El anciano señaló a la Virgen ennegrecida que tenía a sus espaldas, explicándoles que esa clase de imágenes eran veneradas en lugares como aquel desde mucho antes de que llegaran los primeros cristianos a Europa. De hecho, desde mucho antes de que María diera a luz a su hijo Jesús.
—¿Y qué hacéis aquí, Gluk?
—Ya os lo he dicho. He sentido cómo la Tierra se ha estremecido en este preciso lugar y he acudido a auxiliarla. Pero al encontraros aquí, veo que mi presencia es menos necesaria de lo que creía. Vuestra milicia ha sido investida de la sensibilidad necesaria para resolver una conmoción como ésta.

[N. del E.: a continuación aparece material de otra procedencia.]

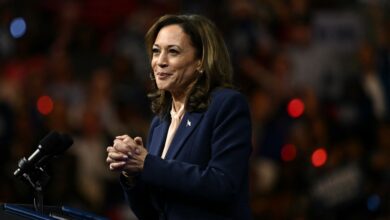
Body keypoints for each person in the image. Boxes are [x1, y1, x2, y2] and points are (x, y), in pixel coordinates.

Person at [106, 14, 253, 220]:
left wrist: (146, 163)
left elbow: (222, 185)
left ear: (200, 62)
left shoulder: (226, 105)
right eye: (156, 52)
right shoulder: (160, 122)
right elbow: (151, 213)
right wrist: (132, 174)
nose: (160, 62)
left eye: (173, 52)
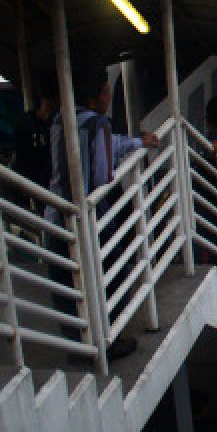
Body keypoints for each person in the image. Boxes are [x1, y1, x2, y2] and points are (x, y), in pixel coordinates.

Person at [48, 65, 158, 361]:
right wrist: (140, 145)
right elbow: (102, 176)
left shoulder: (60, 118)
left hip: (56, 212)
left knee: (68, 282)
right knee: (112, 273)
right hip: (90, 215)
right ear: (96, 97)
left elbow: (112, 144)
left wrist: (135, 142)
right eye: (107, 91)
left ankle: (77, 342)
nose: (110, 96)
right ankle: (108, 340)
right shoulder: (99, 124)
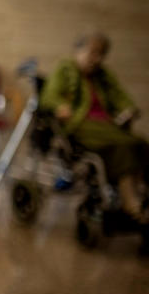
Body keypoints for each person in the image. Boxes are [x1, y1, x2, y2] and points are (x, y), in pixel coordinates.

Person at [40, 32, 148, 219]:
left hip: (107, 126)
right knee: (123, 146)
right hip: (80, 125)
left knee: (141, 143)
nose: (97, 59)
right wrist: (59, 106)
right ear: (79, 50)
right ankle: (130, 202)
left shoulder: (103, 76)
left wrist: (128, 110)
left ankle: (142, 194)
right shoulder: (65, 69)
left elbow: (122, 98)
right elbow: (49, 96)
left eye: (101, 54)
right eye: (93, 53)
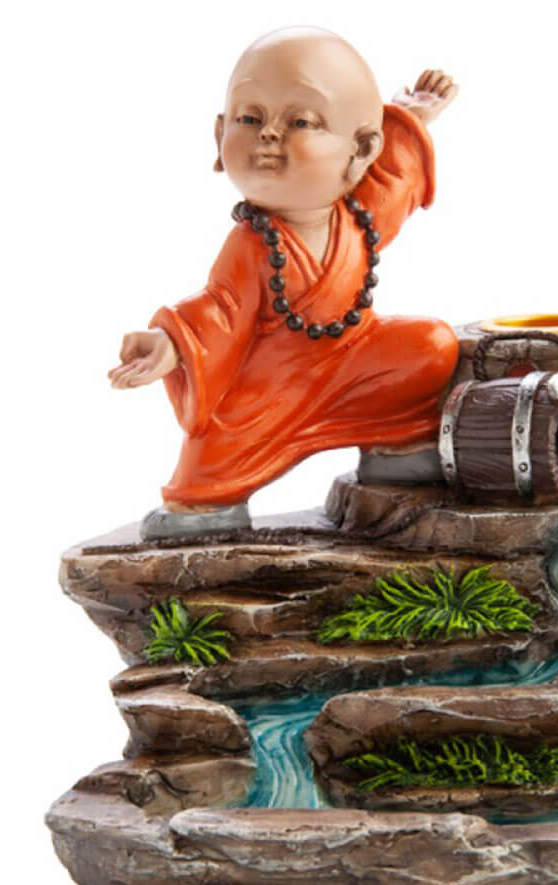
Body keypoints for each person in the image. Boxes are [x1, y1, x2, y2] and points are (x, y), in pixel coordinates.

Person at [107, 27, 460, 540]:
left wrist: (409, 117)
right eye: (250, 119)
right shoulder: (253, 244)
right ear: (219, 135)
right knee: (214, 450)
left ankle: (395, 445)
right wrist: (172, 345)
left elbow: (395, 179)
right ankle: (208, 508)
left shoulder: (358, 218)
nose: (268, 134)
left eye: (300, 122)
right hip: (271, 389)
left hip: (352, 360)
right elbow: (222, 307)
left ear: (362, 150)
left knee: (432, 345)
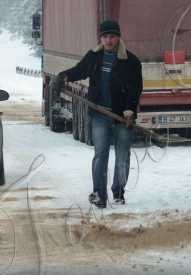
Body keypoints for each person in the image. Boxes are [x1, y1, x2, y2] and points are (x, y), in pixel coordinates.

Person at [52, 19, 143, 208]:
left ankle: (118, 192)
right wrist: (65, 76)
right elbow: (80, 70)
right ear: (100, 38)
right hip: (100, 115)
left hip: (122, 117)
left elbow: (135, 89)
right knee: (100, 154)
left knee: (122, 156)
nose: (108, 40)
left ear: (118, 37)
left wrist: (129, 112)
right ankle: (99, 194)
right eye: (105, 36)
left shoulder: (131, 62)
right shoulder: (94, 56)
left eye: (112, 36)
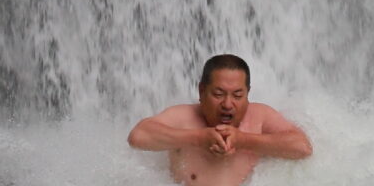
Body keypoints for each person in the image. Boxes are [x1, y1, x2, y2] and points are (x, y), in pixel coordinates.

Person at [128, 55, 312, 184]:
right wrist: (199, 138)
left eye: (238, 95)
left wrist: (243, 140)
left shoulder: (260, 116)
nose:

—No estéis tan seguro de ello —intervino Felipe—. Tenemos una muerte misteriosa que resolver, y lo que es peor, estamos a oscuras sobre los motivos que llevaron a sus enterradores a sepultarlo sin cabeza. El desdichado, además, fue enterrado con un astrolabio como el vuestro, lo que, debo deciros, os convierte en nuestro primer sospechoso.
Gluk ató el saco donde guardaba su preciado instrumento y el libro.
—Ya veo —bajó la vista—. Cayó Blanchefort, ¿verdad?
Aquello sobresaltó a Felipe.
—Veo que lo conocíais.
—Sí. Y si, como decís, le arrancaron la cabeza el asunto es más delicado de lo que imaginaba. Tal vez no sepáis que a muchos iniciados y hasta a dioses del pasado les arrancaban la cabeza si sabían que estaban a punto de poner en marcha cambios que cuestionaran determinado orden establecido. Era la manera de neutralizarlos para siempre. Los míos y yo combatimos desde hace siglos esas poderosas fuerzas negativas que no quieren que el mundo salga de las tinieblas en las que navega. Salomé pidió que Herodes le cortara la cabeza al Bautista; la mujer era una de «ellos». En Egipto, Set despedazó a su hermano Osiris y lo primero que le arrancó fue la cabeza, enterrándola cerca de Nubia; también aquél fue uno de «ellos», al que más tarde llamaríais Satanás, que viene de Set. En Roma, Tarquino el Soberbio, su último rey, encontró en los cimientos del templo a Júpiter que estaba construyendo una cabeza humana, por lo que decidió llamar al lugar «Capitolio» y consagrarlo a la Oscuridad para no perder la suya. Creedme, pues, si os digo que las Sombras han llegado a Chartres más rápido que la Luz a la que vuestra nueva orden representa, y han sacrificado al maestro para regar la Tierra con su sangre y consagrarla a las fuerzas oscuras. Debéis, pues, actuar rápido y cumplir con vuestra misión. ¡Traed nuevos maestros! ¡Y protegedlos!